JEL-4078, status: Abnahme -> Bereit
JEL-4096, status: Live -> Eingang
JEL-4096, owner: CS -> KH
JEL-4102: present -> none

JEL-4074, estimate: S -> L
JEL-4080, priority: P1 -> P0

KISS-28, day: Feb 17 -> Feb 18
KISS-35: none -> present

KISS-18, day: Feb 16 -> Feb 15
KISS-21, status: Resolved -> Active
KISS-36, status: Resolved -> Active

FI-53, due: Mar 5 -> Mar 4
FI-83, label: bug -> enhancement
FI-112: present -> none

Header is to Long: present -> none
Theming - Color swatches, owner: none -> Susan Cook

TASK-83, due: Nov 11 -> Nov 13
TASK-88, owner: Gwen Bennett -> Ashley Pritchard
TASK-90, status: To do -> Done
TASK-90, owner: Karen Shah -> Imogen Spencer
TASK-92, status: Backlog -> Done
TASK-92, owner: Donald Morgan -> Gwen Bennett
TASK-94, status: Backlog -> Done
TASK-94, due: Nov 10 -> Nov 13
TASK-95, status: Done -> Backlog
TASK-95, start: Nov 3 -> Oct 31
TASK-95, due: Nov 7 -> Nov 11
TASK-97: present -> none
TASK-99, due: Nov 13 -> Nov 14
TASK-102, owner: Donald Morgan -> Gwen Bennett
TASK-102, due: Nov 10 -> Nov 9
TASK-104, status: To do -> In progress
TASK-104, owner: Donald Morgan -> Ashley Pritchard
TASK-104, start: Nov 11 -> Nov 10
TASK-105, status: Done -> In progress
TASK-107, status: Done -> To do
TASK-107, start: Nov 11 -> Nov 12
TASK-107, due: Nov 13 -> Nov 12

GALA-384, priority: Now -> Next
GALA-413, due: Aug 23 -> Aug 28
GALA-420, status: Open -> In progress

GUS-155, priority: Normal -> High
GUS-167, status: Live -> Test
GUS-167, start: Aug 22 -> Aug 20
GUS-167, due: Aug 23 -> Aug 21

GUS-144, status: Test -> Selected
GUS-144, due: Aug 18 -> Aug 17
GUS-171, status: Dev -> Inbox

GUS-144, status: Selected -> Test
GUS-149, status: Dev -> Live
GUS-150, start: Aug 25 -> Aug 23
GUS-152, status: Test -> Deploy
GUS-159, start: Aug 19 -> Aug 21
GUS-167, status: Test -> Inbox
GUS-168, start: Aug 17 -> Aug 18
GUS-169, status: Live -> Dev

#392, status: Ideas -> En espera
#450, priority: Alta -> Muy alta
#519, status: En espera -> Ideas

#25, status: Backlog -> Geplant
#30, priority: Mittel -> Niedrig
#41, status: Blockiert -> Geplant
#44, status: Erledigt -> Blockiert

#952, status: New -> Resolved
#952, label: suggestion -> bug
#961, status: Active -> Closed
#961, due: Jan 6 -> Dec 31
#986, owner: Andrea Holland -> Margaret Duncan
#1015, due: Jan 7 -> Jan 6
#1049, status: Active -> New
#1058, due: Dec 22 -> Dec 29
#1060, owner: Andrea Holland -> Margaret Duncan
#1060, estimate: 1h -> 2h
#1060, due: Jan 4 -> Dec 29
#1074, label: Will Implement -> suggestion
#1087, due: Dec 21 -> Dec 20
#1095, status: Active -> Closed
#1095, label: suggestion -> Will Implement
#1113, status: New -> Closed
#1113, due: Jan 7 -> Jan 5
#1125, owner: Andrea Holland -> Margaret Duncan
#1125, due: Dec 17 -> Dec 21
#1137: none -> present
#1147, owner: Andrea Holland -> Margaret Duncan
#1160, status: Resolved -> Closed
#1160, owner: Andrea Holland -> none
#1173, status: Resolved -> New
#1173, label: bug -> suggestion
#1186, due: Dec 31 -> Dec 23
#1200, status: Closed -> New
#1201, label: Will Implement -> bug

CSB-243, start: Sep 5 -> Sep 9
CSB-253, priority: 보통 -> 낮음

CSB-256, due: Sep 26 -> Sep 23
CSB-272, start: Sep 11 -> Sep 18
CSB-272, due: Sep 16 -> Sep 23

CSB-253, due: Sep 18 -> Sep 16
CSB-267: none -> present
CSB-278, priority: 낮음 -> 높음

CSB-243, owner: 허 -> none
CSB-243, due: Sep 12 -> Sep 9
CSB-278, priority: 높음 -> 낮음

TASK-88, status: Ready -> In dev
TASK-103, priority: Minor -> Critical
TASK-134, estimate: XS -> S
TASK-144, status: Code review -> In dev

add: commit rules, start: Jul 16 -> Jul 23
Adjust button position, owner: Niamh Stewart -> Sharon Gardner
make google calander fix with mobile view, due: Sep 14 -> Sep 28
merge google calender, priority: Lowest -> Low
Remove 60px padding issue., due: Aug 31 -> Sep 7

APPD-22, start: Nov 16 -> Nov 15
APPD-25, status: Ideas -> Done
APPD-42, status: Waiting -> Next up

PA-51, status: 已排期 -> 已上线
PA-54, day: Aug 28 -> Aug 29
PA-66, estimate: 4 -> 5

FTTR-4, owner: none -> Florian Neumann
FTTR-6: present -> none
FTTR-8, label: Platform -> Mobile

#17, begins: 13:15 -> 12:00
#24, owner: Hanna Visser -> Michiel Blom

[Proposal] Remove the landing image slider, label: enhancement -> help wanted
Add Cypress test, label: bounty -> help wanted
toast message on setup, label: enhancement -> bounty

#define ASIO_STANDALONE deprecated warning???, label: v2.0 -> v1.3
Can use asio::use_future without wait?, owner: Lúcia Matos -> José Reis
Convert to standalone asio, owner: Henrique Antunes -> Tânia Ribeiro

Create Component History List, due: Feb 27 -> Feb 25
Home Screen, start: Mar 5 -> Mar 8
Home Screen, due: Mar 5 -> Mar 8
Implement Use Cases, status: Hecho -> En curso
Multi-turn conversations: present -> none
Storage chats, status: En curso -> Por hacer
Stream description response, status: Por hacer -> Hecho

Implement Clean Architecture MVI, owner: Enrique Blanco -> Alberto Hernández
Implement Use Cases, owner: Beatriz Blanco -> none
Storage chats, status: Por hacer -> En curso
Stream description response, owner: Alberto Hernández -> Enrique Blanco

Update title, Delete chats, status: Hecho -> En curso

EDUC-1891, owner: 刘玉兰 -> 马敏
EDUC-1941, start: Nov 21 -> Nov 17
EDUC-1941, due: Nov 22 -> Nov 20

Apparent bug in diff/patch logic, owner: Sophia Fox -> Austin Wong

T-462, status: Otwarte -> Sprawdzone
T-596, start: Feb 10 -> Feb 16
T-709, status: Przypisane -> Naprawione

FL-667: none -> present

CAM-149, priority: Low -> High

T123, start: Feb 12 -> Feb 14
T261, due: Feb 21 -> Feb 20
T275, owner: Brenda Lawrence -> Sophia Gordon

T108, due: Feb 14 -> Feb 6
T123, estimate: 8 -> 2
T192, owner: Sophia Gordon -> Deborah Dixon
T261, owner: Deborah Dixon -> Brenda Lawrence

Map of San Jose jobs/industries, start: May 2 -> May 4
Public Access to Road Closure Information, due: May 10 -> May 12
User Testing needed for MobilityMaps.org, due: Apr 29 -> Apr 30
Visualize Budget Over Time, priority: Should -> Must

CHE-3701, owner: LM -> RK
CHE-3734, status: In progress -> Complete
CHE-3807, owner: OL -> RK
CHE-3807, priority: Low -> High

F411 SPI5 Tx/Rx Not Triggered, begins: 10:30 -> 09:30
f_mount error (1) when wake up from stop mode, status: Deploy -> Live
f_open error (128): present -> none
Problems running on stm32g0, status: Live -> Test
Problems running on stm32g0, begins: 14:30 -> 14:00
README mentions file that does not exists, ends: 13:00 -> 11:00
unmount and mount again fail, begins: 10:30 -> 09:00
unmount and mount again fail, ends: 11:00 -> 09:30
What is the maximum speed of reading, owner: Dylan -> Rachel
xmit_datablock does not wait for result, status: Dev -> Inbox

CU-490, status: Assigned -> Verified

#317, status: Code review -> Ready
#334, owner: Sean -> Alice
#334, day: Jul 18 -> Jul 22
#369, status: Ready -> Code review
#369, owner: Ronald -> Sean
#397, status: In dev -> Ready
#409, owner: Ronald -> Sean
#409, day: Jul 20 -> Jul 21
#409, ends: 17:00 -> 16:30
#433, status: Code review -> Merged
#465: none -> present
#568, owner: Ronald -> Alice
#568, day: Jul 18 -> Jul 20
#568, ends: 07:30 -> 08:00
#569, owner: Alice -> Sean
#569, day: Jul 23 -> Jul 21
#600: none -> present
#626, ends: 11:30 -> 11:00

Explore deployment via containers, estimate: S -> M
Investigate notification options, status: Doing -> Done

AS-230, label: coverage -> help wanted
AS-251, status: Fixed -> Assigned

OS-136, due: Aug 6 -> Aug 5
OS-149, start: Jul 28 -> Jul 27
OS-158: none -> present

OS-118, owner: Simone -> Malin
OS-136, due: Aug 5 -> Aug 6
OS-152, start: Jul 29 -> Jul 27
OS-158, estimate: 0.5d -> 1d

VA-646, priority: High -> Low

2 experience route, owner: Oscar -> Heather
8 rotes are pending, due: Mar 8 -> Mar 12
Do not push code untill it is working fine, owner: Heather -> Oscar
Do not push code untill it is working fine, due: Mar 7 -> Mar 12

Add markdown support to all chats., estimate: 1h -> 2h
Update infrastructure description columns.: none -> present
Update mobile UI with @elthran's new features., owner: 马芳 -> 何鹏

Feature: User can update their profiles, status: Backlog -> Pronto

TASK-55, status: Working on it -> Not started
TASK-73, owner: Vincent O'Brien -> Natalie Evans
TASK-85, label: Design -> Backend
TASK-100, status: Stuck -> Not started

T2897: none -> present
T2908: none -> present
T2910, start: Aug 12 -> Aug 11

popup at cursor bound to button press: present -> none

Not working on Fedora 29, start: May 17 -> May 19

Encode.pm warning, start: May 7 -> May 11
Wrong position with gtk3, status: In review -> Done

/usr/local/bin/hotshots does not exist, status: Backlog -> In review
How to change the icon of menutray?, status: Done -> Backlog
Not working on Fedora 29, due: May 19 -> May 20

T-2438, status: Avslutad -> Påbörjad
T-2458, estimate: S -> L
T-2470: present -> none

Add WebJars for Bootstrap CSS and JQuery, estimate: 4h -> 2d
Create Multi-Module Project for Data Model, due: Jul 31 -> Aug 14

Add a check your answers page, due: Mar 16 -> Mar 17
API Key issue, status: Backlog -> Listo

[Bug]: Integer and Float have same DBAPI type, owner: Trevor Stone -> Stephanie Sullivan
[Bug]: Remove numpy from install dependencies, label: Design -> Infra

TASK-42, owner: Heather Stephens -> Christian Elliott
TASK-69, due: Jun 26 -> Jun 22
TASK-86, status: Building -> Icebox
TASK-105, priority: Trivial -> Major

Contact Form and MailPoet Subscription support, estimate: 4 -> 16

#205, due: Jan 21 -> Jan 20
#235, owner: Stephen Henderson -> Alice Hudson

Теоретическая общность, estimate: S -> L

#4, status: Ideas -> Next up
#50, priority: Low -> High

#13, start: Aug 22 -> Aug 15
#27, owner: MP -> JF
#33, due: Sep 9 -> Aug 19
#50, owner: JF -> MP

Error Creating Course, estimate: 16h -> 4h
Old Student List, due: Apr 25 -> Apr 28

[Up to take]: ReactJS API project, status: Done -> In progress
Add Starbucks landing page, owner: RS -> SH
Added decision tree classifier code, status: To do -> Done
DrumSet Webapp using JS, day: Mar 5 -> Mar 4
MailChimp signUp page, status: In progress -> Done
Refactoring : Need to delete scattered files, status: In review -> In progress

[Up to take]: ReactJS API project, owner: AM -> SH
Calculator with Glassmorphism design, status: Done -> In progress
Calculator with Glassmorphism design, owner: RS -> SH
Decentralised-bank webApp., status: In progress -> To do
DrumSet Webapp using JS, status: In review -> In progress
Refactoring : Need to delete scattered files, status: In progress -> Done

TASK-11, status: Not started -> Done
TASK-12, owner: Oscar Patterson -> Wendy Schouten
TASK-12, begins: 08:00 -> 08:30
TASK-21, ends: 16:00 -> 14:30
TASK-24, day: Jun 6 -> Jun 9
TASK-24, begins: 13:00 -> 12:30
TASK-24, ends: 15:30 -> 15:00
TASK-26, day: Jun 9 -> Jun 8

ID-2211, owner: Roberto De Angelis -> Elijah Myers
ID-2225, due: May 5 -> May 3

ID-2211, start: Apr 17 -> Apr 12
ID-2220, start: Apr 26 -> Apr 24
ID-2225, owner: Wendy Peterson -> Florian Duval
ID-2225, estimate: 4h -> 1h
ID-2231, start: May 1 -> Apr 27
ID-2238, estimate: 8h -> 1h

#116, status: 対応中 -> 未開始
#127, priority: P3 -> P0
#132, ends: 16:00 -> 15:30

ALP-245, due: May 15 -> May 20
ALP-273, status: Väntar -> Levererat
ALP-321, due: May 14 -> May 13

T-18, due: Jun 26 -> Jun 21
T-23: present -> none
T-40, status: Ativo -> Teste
######
**GOAL OF THE EXERCISE**
Every line from the start of the material above through the line that contains "KISS-36, status: Resolved -> Active" must be written out exactly, with both ends included.

**TASK OUTPUT**
JEL-4078, status: Abnahme -> Bereit
JEL-4096, status: Live -> Eingang
JEL-4096, owner: CS -> KH
JEL-4102: present -> none

JEL-4074, estimate: S -> L
JEL-4080, priority: P1 -> P0

KISS-28, day: Feb 17 -> Feb 18
KISS-35: none -> present

KISS-18, day: Feb 16 -> Feb 15
KISS-21, status: Resolved -> Active
KISS-36, status: Resolved -> Active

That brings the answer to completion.